Kilka raportów w tym miesiącu

W zaworze rakiety Atlas V należącej do United Launch Alliance (ULA) wykryto anomalię, która ostatecznie musiała zostać zwrócona do hangaru w Cape Canaveral na Florydzie. Ogłoszono wówczas, że próba startu będzie możliwa w piątek, 17 maja.

We wtorkowym oświadczeniu Boeing oświadczył, że wadliwy zawór został „pomyślnie wymieniony”, ale pojawił się nowy problem: „mały wyciek helu w module serwisowym statku” i firma oświadczyła, że ​​chce przeprowadzić „dodatkowe testy”. Firma oświadczyła, że ​​współpracuje z NASA nad rozwiązaniem problemu.

Boeing zauważa również, że jego zespoły „dokładnie przejrzały dane z próby startu, która miała miejsce 6 maja” i „nie wykryły żadnych dodatkowych problemów”.

Opóźnienie szeregowe

To nowe przełożenie następuje w momencie, gdy w programie rozwoju statku doszło do szeregu nieprzyjemnych niespodzianek, które spowodowały kilkuletnie opóźnienie. W 2019 roku podczas pierwszego testu bezzałogowego nie udało się skierować kapsuły na właściwy tor i zwrócić jej bez dotarcia na Międzynarodową Stację Kosmiczną. W 2021 roku, gdy rakieta znajdowała się na platformie startowej, aby ponowić próbę lotu, problem z zatkanymi zaworami, tym razem w kapsule, doprowadził do kolejnego opóźnienia.

Pusty statek kosmiczny wreszcie mógł dotrzeć do Międzynarodowej Stacji Kosmicznej w maju 2022 r. Boeing miał wówczas nadzieję, że uda mu się wykonać swój pierwszy lot załogowy w tym samym roku, ale późno wykryto problemy, w szczególności spadochrony spowalniające kapsułę podczas jej lotu. wrócić do atmosfery. .., ponownie powodując opóźnienie. Mark Nappi, dyrektor Boeinga, bronił tej kwestii, mówiąc: „Opracowanie statku kosmicznego dla ludzi zajmowało kiedyś dziesięć lat”.
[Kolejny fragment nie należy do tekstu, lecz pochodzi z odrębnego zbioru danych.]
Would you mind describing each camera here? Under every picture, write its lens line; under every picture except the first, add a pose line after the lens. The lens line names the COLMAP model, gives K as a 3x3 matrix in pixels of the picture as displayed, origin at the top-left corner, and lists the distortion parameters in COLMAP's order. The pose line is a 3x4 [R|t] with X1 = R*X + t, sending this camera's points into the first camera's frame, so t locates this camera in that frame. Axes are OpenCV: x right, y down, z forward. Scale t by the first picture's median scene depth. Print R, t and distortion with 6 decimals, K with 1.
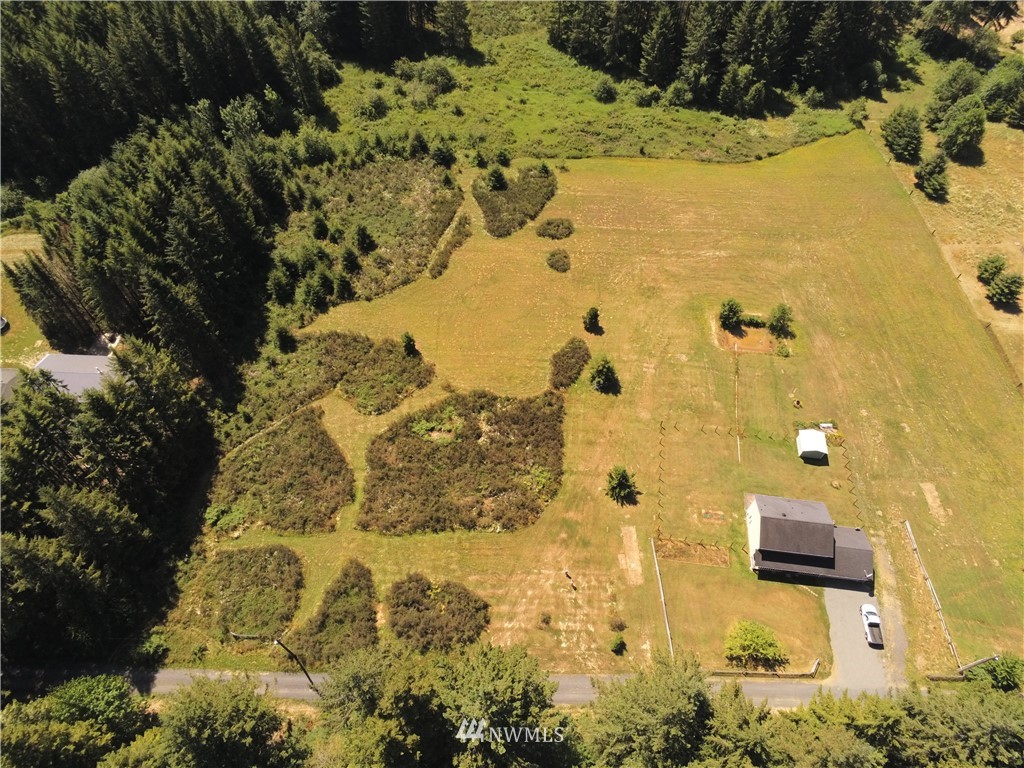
lens RADIAL K [[665.9, 0, 512.0], [0, 665.9, 384.0], [0, 0, 1]] dist [0.001117, 0.001165]
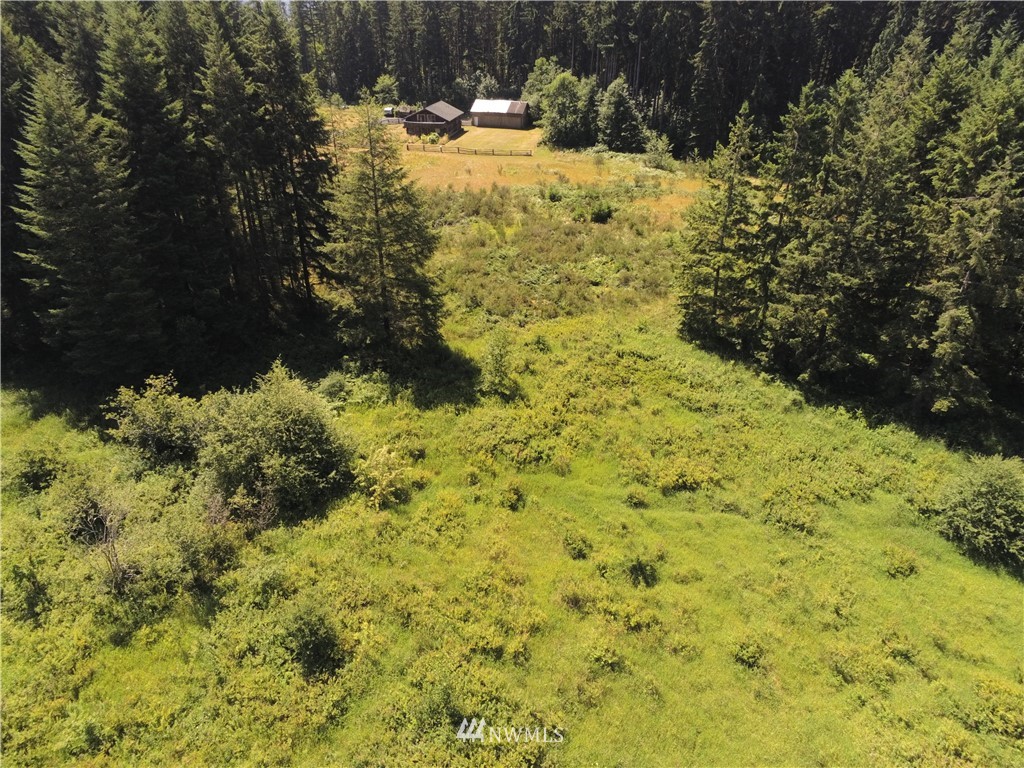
lens RADIAL K [[665.9, 0, 512.0], [0, 665.9, 384.0], [0, 0, 1]] dist [0.001117, 0.001165]
pose [[0.999326, 0.010983, -0.035025, -0.017976], [-0.024368, 0.912087, -0.409272, -0.373869], [0.027451, 0.409849, 0.911740, 0.746160]]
READ  Thomas Pesquet utknął w kosmosie na kilka dni z powodu pogody

Decydująca podróż

Amerykańska firma odgrywa zatem dużą rolę w tej misji testowej, pozwalając udowodnić, że jej statek jest bezpieczny przed rozpoczęciem regularnych misji na Międzynarodową Stację Kosmiczną – cztery lata za SpaceX, która już działa jako taksówka kosmiczna dla NASA.

Dla amerykańskiej agencji kosmicznej, która dziesięć lat temu zamówiła statek od Boeinga, stawka jest wysoka: posiadanie drugiego pojazdu, oprócz statku Crew Dragon firmy SpaceX, do przewozu amerykańskich astronautów, aby byli oni lepiej przygotowani na wypadek kłopotów. Z jedną z kapsułek.